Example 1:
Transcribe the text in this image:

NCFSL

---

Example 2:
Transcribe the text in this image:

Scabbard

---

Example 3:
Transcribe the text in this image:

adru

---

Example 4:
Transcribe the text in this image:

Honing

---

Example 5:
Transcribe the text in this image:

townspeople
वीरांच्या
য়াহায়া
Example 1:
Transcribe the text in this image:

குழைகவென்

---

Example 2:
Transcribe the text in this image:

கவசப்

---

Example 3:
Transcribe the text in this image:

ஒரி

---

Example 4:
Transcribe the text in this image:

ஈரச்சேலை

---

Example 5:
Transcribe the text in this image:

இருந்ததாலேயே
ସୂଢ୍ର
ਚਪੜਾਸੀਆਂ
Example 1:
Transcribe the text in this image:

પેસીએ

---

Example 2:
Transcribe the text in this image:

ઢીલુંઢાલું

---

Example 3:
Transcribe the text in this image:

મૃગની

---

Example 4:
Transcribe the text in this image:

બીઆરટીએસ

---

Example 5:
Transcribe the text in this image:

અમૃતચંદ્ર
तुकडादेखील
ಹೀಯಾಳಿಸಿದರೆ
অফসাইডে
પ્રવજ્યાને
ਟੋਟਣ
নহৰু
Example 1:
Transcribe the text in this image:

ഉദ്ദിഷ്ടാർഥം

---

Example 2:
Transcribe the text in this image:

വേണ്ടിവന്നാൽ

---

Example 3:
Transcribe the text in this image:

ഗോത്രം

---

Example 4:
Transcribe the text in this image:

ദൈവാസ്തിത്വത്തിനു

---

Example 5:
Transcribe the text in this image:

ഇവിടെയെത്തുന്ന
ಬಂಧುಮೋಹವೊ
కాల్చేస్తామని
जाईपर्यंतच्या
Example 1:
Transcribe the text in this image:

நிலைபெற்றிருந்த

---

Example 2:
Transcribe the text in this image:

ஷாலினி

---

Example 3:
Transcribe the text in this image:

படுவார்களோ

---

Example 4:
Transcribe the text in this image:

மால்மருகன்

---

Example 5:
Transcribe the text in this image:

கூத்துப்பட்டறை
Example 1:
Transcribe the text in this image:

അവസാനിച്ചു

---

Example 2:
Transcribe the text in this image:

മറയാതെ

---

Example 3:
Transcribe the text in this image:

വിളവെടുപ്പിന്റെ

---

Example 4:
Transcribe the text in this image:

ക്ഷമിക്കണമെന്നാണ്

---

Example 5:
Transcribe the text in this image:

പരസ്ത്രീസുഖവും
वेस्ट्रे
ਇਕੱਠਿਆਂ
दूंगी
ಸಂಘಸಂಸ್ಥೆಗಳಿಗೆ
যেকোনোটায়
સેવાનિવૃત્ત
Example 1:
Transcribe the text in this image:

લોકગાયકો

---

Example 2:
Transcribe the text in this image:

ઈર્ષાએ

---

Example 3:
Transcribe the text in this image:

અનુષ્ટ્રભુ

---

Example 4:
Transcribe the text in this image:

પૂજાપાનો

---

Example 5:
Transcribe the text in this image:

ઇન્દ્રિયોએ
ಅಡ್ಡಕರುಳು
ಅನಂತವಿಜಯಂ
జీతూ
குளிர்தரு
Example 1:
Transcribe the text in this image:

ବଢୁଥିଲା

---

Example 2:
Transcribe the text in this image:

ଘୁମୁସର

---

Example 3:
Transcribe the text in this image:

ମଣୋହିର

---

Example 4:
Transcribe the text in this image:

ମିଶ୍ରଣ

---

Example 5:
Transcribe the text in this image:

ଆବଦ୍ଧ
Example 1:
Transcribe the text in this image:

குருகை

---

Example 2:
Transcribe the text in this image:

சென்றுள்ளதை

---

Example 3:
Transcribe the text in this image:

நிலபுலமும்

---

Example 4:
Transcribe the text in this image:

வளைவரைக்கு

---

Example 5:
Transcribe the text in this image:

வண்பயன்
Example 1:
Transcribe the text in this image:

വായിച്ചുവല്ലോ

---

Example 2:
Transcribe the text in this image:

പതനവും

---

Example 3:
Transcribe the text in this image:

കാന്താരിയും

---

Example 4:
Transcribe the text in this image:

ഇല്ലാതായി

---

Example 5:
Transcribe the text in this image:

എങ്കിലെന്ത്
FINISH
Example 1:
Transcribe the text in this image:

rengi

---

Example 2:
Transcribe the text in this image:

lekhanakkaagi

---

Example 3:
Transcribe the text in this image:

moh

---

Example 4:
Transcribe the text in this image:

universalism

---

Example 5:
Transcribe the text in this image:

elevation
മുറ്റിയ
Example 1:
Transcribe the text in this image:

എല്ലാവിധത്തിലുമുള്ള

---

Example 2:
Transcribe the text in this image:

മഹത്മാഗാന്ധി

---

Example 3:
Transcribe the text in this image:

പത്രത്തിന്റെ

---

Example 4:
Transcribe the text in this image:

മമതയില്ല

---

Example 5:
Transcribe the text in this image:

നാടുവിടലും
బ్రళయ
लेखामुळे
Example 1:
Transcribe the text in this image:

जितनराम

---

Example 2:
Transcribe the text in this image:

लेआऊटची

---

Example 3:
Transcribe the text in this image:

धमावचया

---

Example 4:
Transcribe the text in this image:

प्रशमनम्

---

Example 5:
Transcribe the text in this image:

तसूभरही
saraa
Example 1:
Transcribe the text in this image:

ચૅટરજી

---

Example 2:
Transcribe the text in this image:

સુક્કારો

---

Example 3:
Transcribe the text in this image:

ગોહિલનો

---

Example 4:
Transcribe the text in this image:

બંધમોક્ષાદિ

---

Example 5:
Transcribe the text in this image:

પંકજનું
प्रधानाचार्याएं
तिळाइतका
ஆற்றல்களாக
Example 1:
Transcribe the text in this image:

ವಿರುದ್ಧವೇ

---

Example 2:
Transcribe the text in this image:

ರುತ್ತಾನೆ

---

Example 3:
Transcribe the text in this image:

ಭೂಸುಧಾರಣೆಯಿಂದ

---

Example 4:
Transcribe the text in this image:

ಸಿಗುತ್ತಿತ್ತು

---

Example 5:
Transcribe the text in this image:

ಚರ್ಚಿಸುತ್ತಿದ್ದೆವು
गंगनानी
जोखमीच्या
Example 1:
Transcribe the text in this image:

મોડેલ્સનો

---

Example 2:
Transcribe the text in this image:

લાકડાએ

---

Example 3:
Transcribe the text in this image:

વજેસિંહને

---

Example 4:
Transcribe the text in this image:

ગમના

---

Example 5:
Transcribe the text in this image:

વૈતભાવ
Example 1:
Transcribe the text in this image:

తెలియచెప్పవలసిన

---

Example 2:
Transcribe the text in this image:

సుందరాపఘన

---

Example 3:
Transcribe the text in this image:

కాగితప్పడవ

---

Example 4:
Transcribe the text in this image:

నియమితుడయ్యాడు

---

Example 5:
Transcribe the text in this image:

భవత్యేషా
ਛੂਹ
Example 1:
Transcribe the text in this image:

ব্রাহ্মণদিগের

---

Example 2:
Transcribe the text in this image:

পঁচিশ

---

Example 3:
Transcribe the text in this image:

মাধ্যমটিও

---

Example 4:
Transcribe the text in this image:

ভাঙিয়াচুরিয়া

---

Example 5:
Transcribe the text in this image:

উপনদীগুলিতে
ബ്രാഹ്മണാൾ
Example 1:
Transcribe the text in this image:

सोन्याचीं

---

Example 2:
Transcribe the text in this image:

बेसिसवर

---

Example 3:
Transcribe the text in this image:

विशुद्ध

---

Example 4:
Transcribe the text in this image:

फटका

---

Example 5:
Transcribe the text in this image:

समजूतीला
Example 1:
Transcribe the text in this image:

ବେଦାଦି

········

→ **About this task**
The entries above are to be copied word for word.

→ **Answer to this exercise**
Example 1:
Transcribe the text in this image:

NCFSL

---

Example 2:
Transcribe the text in this image:

Scabbard

---

Example 3:
Transcribe the text in this image:

adru

---

Example 4:
Transcribe the text in this image:

Honing

---

Example 5:
Transcribe the text in this image:

townspeople
वीरांच्या
য়াহায়া
Example 1:
Transcribe the text in this image:

குழைகவென்

---

Example 2:
Transcribe the text in this image:

கவசப்

---

Example 3:
Transcribe the text in this image:

ஒரி

---

Example 4:
Transcribe the text in this image:

ஈரச்சேலை

---

Example 5:
Transcribe the text in this image:

இருந்ததாலேயே
ସୂଢ୍ର
ਚਪੜਾਸੀਆਂ
Example 1:
Transcribe the text in this image:

પેસીએ

---

Example 2:
Transcribe the text in this image:

ઢીલુંઢાલું

---

Example 3:
Transcribe the text in this image:

મૃગની

---

Example 4:
Transcribe the text in this image:

બીઆરટીએસ

---

Example 5:
Transcribe the text in this image:

અમૃતચંદ્ર
तुकडादेखील
ಹೀಯಾಳಿಸಿದರೆ
অফসাইডে
પ્રવજ્યાને
ਟੋਟਣ
নহৰু
Example 1:
Transcribe the text in this image:

ഉദ്ദിഷ്ടാർഥം

---

Example 2:
Transcribe the text in this image:

വേണ്ടിവന്നാൽ

---

Example 3:
Transcribe the text in this image:

ഗോത്രം

---

Example 4:
Transcribe the text in this image:

ദൈവാസ്തിത്വത്തിനു

---

Example 5:
Transcribe the text in this image:

ഇവിടെയെത്തുന്ന
ಬಂಧುಮೋಹವೊ
కాల్చేస్తామని
जाईपर्यंतच्या
Example 1:
Transcribe the text in this image:

நிலைபெற்றிருந்த

---

Example 2:
Transcribe the text in this image:

ஷாலினி

---

Example 3:
Transcribe the text in this image:

படுவார்களோ

---

Example 4:
Transcribe the text in this image:

மால்மருகன்

---

Example 5:
Transcribe the text in this image:

கூத்துப்பட்டறை
Example 1:
Transcribe the text in this image:

അവസാനിച്ചു

---

Example 2:
Transcribe the text in this image:

മറയാതെ

---

Example 3:
Transcribe the text in this image:

വിളവെടുപ്പിന്റെ

---

Example 4:
Transcribe the text in this image:

ക്ഷമിക്കണമെന്നാണ്

---

Example 5:
Transcribe the text in this image:

പരസ്ത്രീസുഖവും
वेस्ट्रे
ਇਕੱਠਿਆਂ
दूंगी
ಸಂಘಸಂಸ್ಥೆಗಳಿಗೆ
যেকোনোটায়
સેવાનિવૃત્ત
Example 1:
Transcribe the text in this image:

લોકગાયકો

---

Example 2:
Transcribe the text in this image:

ઈર્ષાએ

---

Example 3:
Transcribe the text in this image:

અનુષ્ટ્રભુ

---

Example 4:
Transcribe the text in this image:

પૂજાપાનો

---

Example 5:
Transcribe the text in this image:

ઇન્દ્રિયોએ
ಅಡ್ಡಕರುಳು
ಅನಂತವಿಜಯಂ
జీతూ
குளிர்தரு
Example 1:
Transcribe the text in this image:

ବଢୁଥିଲା

---

Example 2:
Transcribe the text in this image:

ଘୁମୁସର

---

Example 3:
Transcribe the text in this image:

ମଣୋହିର

---

Example 4:
Transcribe the text in this image:

ମିଶ୍ରଣ

---

Example 5:
Transcribe the text in this image:

ଆବଦ୍ଧ
Example 1:
Transcribe the text in this image:

குருகை

---

Example 2:
Transcribe the text in this image:

சென்றுள்ளதை

---

Example 3:
Transcribe the text in this image:

நிலபுலமும்

---

Example 4:
Transcribe the text in this image:

வளைவரைக்கு

---

Example 5:
Transcribe the text in this image:

வண்பயன்
Example 1:
Transcribe the text in this image:

വായിച്ചുവല്ലോ

---

Example 2:
Transcribe the text in this image:

പതനവും

---

Example 3:
Transcribe the text in this image:

കാന്താരിയും

---

Example 4:
Transcribe the text in this image:

ഇല്ലാതായി

---

Example 5:
Transcribe the text in this image:

എങ്കിലെന്ത്
FINISH
Example 1:
Transcribe the text in this image:

rengi

---

Example 2:
Transcribe the text in this image:

lekhanakkaagi

---

Example 3:
Transcribe the text in this image:

moh

---

Example 4:
Transcribe the text in this image:

universalism

---

Example 5:
Transcribe the text in this image:

elevation
മുറ്റിയ
Example 1:
Transcribe the text in this image:

എല്ലാവിധത്തിലുമുള്ള

---

Example 2:
Transcribe the text in this image:

മഹത്മാഗാന്ധി

---

Example 3:
Transcribe the text in this image:

പത്രത്തിന്റെ

---

Example 4:
Transcribe the text in this image:

മമതയില്ല

---

Example 5:
Transcribe the text in this image:

നാടുവിടലും
బ్రళయ
लेखामुळे
Example 1:
Transcribe the text in this image:

जितनराम

---

Example 2:
Transcribe the text in this image:

लेआऊटची

---

Example 3:
Transcribe the text in this image:

धमावचया

---

Example 4:
Transcribe the text in this image:

प्रशमनम्

---

Example 5:
Transcribe the text in this image:

तसूभरही
saraa
Example 1:
Transcribe the text in this image:

ચૅટરજી

---

Example 2:
Transcribe the text in this image:

સુક્કારો

---

Example 3:
Transcribe the text in this image:

ગોહિલનો

---

Example 4:
Transcribe the text in this image:

બંધમોક્ષાદિ

---

Example 5:
Transcribe the text in this image:

પંકજનું
प्रधानाचार्याएं
तिळाइतका
ஆற்றல்களாக
Example 1:
Transcribe the text in this image:

ವಿರುದ್ಧವೇ

---

Example 2:
Transcribe the text in this image:

ರುತ್ತಾನೆ

---

Example 3:
Transcribe the text in this image:

ಭೂಸುಧಾರಣೆಯಿಂದ

---

Example 4:
Transcribe the text in this image:

ಸಿಗುತ್ತಿತ್ತು

---

Example 5:
Transcribe the text in this image:

ಚರ್ಚಿಸುತ್ತಿದ್ದೆವು
गंगनानी
जोखमीच्या
Example 1:
Transcribe the text in this image:

મોડેલ્સનો

---

Example 2:
Transcribe the text in this image:

લાકડાએ

---

Example 3:
Transcribe the text in this image:

વજેસિંહને

---

Example 4:
Transcribe the text in this image:

ગમના

---

Example 5:
Transcribe the text in this image:

વૈતભાવ
Example 1:
Transcribe the text in this image:

తెలియచెప్పవలసిన

---

Example 2:
Transcribe the text in this image:

సుందరాపఘన

---

Example 3:
Transcribe the text in this image:

కాగితప్పడవ

---

Example 4:
Transcribe the text in this image:

నియమితుడయ్యాడు

---

Example 5:
Transcribe the text in this image:

భవత్యేషా
ਛੂਹ
Example 1:
Transcribe the text in this image:

ব্রাহ্মণদিগের

---

Example 2:
Transcribe the text in this image:

পঁচিশ

---

Example 3:
Transcribe the text in this image:

মাধ্যমটিও

---

Example 4:
Transcribe the text in this image:

ভাঙিয়াচুরিয়া

---

Example 5:
Transcribe the text in this image:

উপনদীগুলিতে
ബ്രാഹ്മണാൾ
Example 1:
Transcribe the text in this image:

सोन्याचीं

---

Example 2:
Transcribe the text in this image:

बेसिसवर

---

Example 3:
Transcribe the text in this image:

विशुद्ध

---

Example 4:
Transcribe the text in this image:

फटका

---

Example 5:
Transcribe the text in this image:

समजूतीला
Example 1:
Transcribe the text in this image:

ବେଦାଦି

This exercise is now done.